The evaluation kit ← NIST-NIST-OpenMT 2006 is used as validationS-P (y|x;). and NIST 2003, 2005, 2008, 2012-Datasets as test sets. We limit the vocabulary to 50K most often the R2L model can be defined as: words on the source page and landing page, and convert the remaining words to Tokens. In the decoding phase, we will follow ←” ← Luong et al. (2015) to manage the replacement. | For the German-English translation task of WMT17, we use the pre-processed training data provided by the orga-N task → ← nizers.2 The drive data consists of 5.8M pairs ||| in. P (y|x (n); (9) with 141M of English words and 134M in German respec- no.1 tively. We use newstest2016 as a validation game and N newstest2017 as a test.

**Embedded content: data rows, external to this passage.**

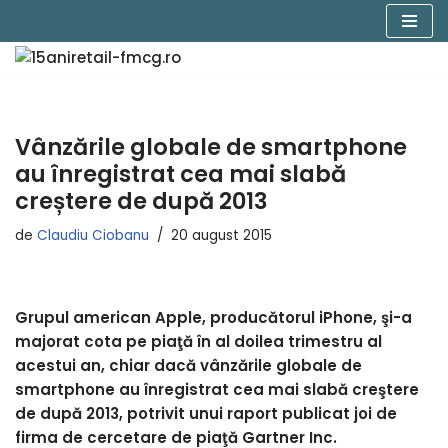
Sari
la
conținut
Vânzările globale de smartphone
au înregistrat cea mai slabă
creștere de după 2013
de
Claudiu Ciobanu
20 august 2015
Grupul american Apple, producătorul iPhone, şi-a
majorat cota pe piaţă în al doilea trimestru al
acestui an, chiar dacă vânzările globale de
smartphone au înregistrat cea mai slabă creştere
de după 2013, potrivit unui raport publicat joi de
firma de cercetare de piaţă Gartner Inc.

Maximum length ← → – KL (P (y|x (n); -|| P (y|x (n); is set at 128. For vocabulary, we use 37K-Subface No. 1 based on Byte Pair Encoding (BPE) (Sennrich, Haddow, and the corresponding training procedure is similar to Algo-Birch 2016b). Rithm 1. For the Sino-English translation task of WMT17, we use Based on the L2R and R2L models mentioned above, we can act like all available parallel data, which consist of a common training process of 24M-Sen auxiliary systems for each other: pairs of Tence, including Commentary News, UN Parallel Cor- → – Eiter and CWMT Corpus.3 the newsdev2017 is used as model L2R P (y|x; ) as an auxiliary system validation game and newstest017 as a test game. We also limit ← to set the R2L P (y|x) and the R2L model the maximum length of play to 128. For pre-processing ←, we segment Chinese phrases with our own Chinese P (y|x; ) is used as an aid system to regulate L2R → – word segmentation tool and toqueate English phrases with the P (y|x 😉 model. This training process can be iteratively scripts in Moses.4 Then we learn a BPE model to get further improvements, because after pre-processed sentences with 32K fusion operations, in each iteration the two L2R and R2L models are supposed to be 44K and 33K tokens as a source to be improved with the regularization method.